TUGAS SINGKAT A =
Bilangan apa saja yang ditulis dengan angka dalam artikel tentang larangan ekspor bijih nikel? Sebutkan masing-masing satu kali, urut dari yang terkecil.
TUGAS SINGKAT B =
Jawab pertanyaan berikut berdasarkan artikel tentang larangan ekspor bijih nikel:
(i) Kapan Permen ESDM No 11/2019 berlaku efektif?
(ii) Produk turunan bijih nikel apa yang dijadikan contoh?
(iii) Apa yang disebut sebagai masalah ekonomi terbesar saat ini?
TUGAS SINGKAT C =
Kutip bagian artikel tentang larangan ekspor bijih nikel dari "INDUSTRI NIKEL" sampai "tambah ekonomi.", kedua ujungnya ikut disertakan.

TEKS SUMBER =
######

INDUSTRI NIKEL
Dampak Percepatan Larangan Ekspor
Bijih Nikel
Oleh : ENRICO TANUWIDJAJA
KOMPAS, 18 November 2019
Percepatan
larangan ekspor bijih nikel yang tertuang dalam Peraturan Menteri (Permen) ESDM
No 11/2019 (amandemen kedua Permen ESDM No 25/2018) yang efektif 31 Desember 2019, menimbulkan sejumlah
polemik akan dampaknya terhadap perekonomian Indonesia. Salah satu alasan
pemerintah memberlakukan permen itu adalah untuk mengakselerasi industri produk
turunan (hilir) bijih nikel seperti baterai mobil listrik yang memiliki nilai
tambah ekonomi.
Apakah
percepatan larangan ekspor ini langkah tepat untuk mencapai sasaran itu dan
bagaimana dampaknya pada defisit transaksi berjalan? Defisit transaksi berjalan
merupakan masalah ekonomi terbesar saat ini, mengingat dampak negatifnya bisa
mengakibatkan arus keluar modal dari Indonesia dan kecenderungan pelemahan
stabilitas nilai tukar rupiah.

######

BLOK DATA =

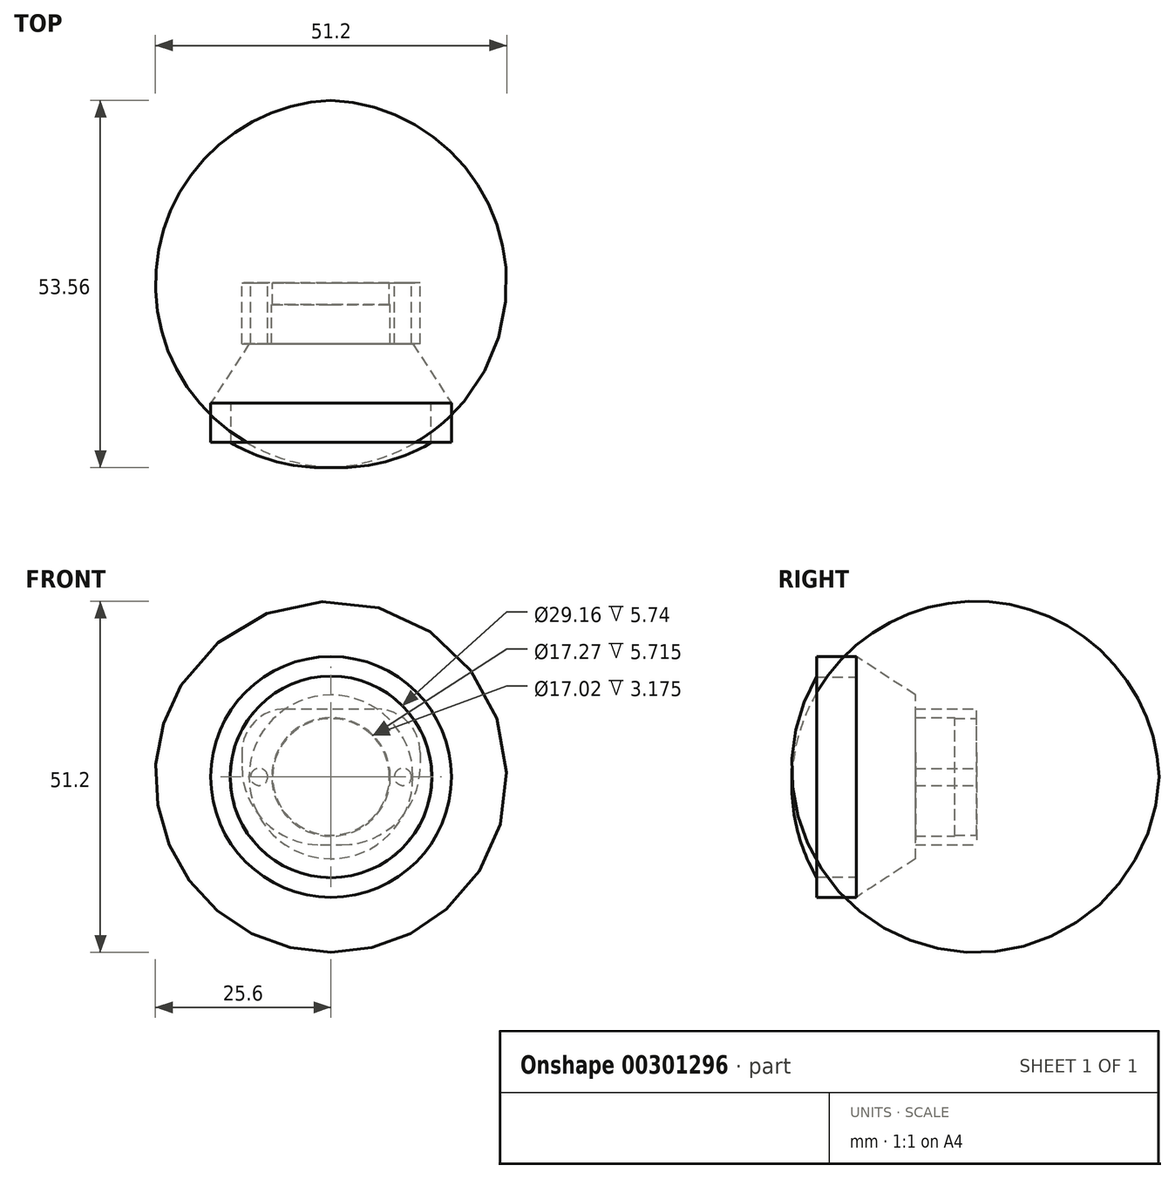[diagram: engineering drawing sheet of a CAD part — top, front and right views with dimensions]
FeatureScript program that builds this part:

######

JAWABAN LENGKAP A =
11, 18, 25, 31, 2018, 2019

JAWABAN LENGKAP B =
(i) 31 Desember 2019
(ii) Baterai mobil listrik
(iii) Defisit transaksi berjalan

JAWABAN LENGKAP C =
INDUSTRI NIKEL
Dampak Percepatan Larangan Ekspor
Bijih Nikel
Oleh : ENRICO TANUWIDJAJA
KOMPAS, 18 November 2019
Percepatan
larangan ekspor bijih nikel yang tertuang dalam Peraturan Menteri (Permen) ESDM
No 11/2019 (amandemen kedua Permen ESDM No 25/2018) yang efektif 31 Desember 2019, menimbulkan sejumlah
polemik akan dampaknya terhadap perekonomian Indonesia. Salah satu alasan
pemerintah memberlakukan permen itu adalah untuk mengakselerasi industri produk
turunan (hilir) bijih nikel seperti baterai mobil listrik yang memiliki nilai
tambah ekonomi.